Fifteen years on, we have tentatively rebuilt a relationship, although it can never return to what it was before that day, before I started growing up. Perhaps I place too much importance on that one event, and in truth what we had was already irrecoverably damaged the moment I started asserting my own will over the expectations of being a ‘good Muslim girl’. A releationship which was based upon adoration became based upon a burning anger, frustration and desperation. Now, that is replaced by a deep sadness and shame at what took place. Whilst all is forgiven by both of us, by him for breaking his heart, it still is not easily forgotten. The scar aches at every interaction.
Today, I see him with my two-year-old daughter, and how she looks at him with the same adoration I did. The way she lights up when he is in the room, the heartbreaking way she cries when he has to leave, the way he loves her and plays with her, lifting her up on to his shoulders. It makes me simultaneously so happy and so so sad. I can see that for him, it is in a large part the love he is unable to show me, that he redirects to my daughters, reliving my childhood years. On my part, the access I allow to my girls is how I convey my continued love for my father that I can no longer express. Nevertheless, for me it is also a continuous reminder of what I lost when I became myself.
As well as the conflicting feelings of happiness and regret, there is a foreboding anxiety. My greatest fear is that one day my daughters will grow up like I did, and become young women and that inevitably, they will once again make choices my father will struggle to accept or understand. And their hero, my father, will reject them too for simply being who they are, and break their hearts by taking his love away. The love he that he now gives them so freely, generously and completely. It is a pain I have never been able to recover from, and a pain I never want them to experience. I want so much to protect them, and to prepare them, but still I allow my father and my daughters to grow ever closer.

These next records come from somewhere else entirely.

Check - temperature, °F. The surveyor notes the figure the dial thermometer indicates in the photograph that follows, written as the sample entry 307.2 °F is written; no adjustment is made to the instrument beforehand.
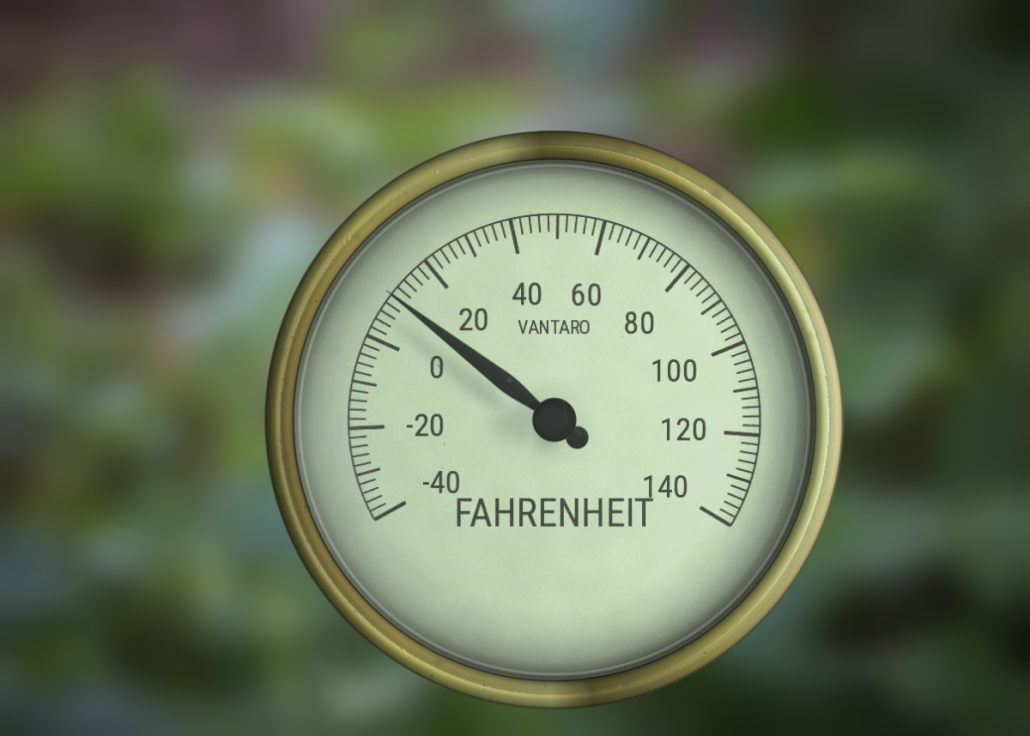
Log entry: 10 °F
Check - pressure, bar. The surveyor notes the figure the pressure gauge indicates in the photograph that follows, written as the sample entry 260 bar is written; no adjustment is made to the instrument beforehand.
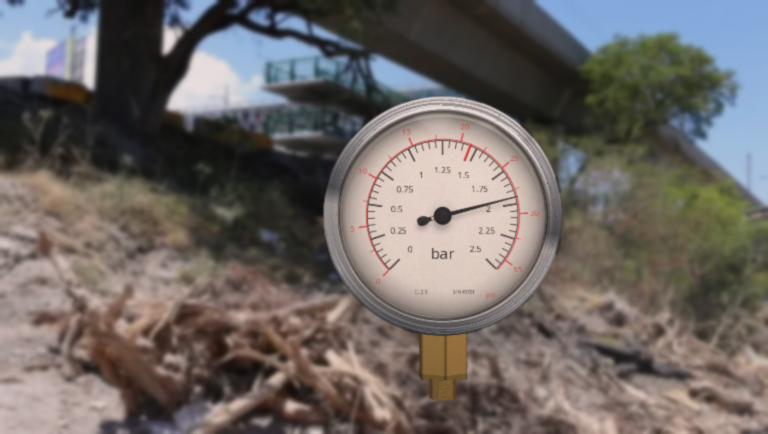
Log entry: 1.95 bar
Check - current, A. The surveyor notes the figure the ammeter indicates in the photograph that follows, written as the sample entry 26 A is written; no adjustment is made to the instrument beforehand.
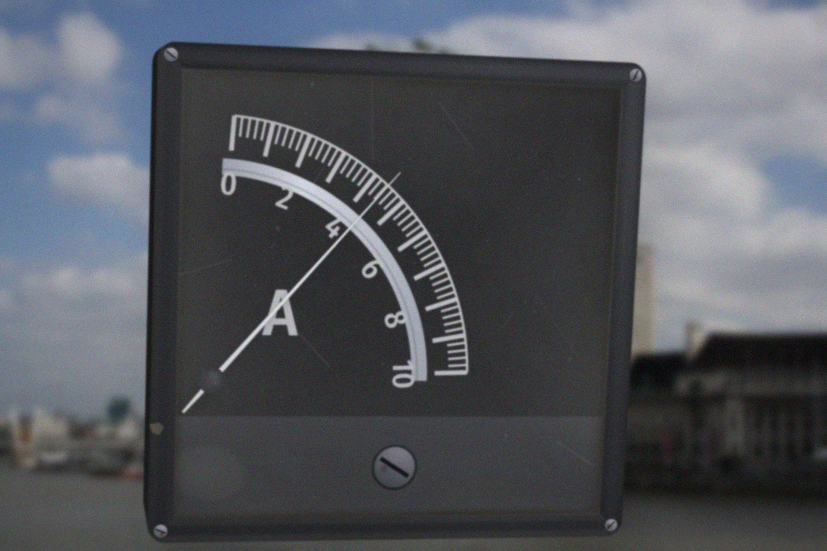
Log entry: 4.4 A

This is because despite everything, I have hope. That somewhere along the line, we’ve learnt and grown, my father and I. That all this has not been in vain, that the same mistakes won’t be made again and that history does not repeat itself. That even our fathers, no matter how impossible it once seemed, can change if they truly love us enough. I guess I will just have to wait and see if my father’s love for me is as strong as I want to believe it is.